Here are reproducible codes:
import pandas as pd
# Outer is entity, inner is time
entity = list(map(chr,range(65,91)))
time = list(pd.date_range('1-1-2014',freq='A', periods=4))
index = pd.MultiIndex.from_product([entity, time])
df = pd.DataFrame(np.random.randn(26*4, 2),index=index, columns=['y','x'])
from linearmodels.panel import PanelOLS
mod = PanelOLS(df.y, df.x, entity_effects=True)
res = mod.fit(cov_type='clustered', cluster_entity=True)
print(res)
This yields result of
-0.1425
and
0.1396
for parameter estimation and SE estimation.
df = df.reset_index()
lm = smf.ols('y ~ x - 1 + C(level_0)', df).fit(cov_type='cluster', cov_kwds={'groups': df['level_0']})
print(lm.params['x'], lm.bse['x'])
This yields results of -0.14249279008084645
and 0.16390753835717325
, which are not even close for the SE estimated values.
partial answer
statsmodels cluster robust standard errors have an "use_correction" option which makes the standard errors very close but still different.

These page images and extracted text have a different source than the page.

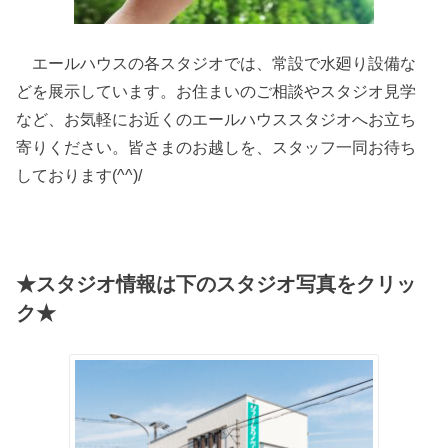
エールハウスの各スタジオでは、常設で水廻り設備な
どを展示しています。お住まいのご相談やスタジオ見学
など、お気軽にお近くのエールハウススタジオへお立ち
寄りください。皆さまのお越しを、スタッフ一同お待ち
しております(^^)/
★スタジオ情報は下のスタジオ写真をクリッ
ク★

I am using a random seed for reproducibility
np.random.seed(9865378)
lm = smf.ols('y ~ x - 1 + C(level_0)', df).fit(
cov_type='cluster',
cov_kwds={'groups': df['level_0'], 'use_correction': False})

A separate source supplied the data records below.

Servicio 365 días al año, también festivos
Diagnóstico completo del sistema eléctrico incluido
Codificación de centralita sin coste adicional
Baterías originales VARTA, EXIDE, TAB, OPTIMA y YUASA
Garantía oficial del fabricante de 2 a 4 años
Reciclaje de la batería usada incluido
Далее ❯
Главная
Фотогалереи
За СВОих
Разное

print(lm.params['x'], lm.bse['x']) # statsmodels
-0.011615385632341074 0.11481503664560508
res.params['x'], res.std_errors['x'] # linearmodels
(-0.011615385632341178, 0.11537104491755208)
And linearmodels has a auto_df=False
fit option that brings it's standard errors close to those of statsmodels default at 2 decimals.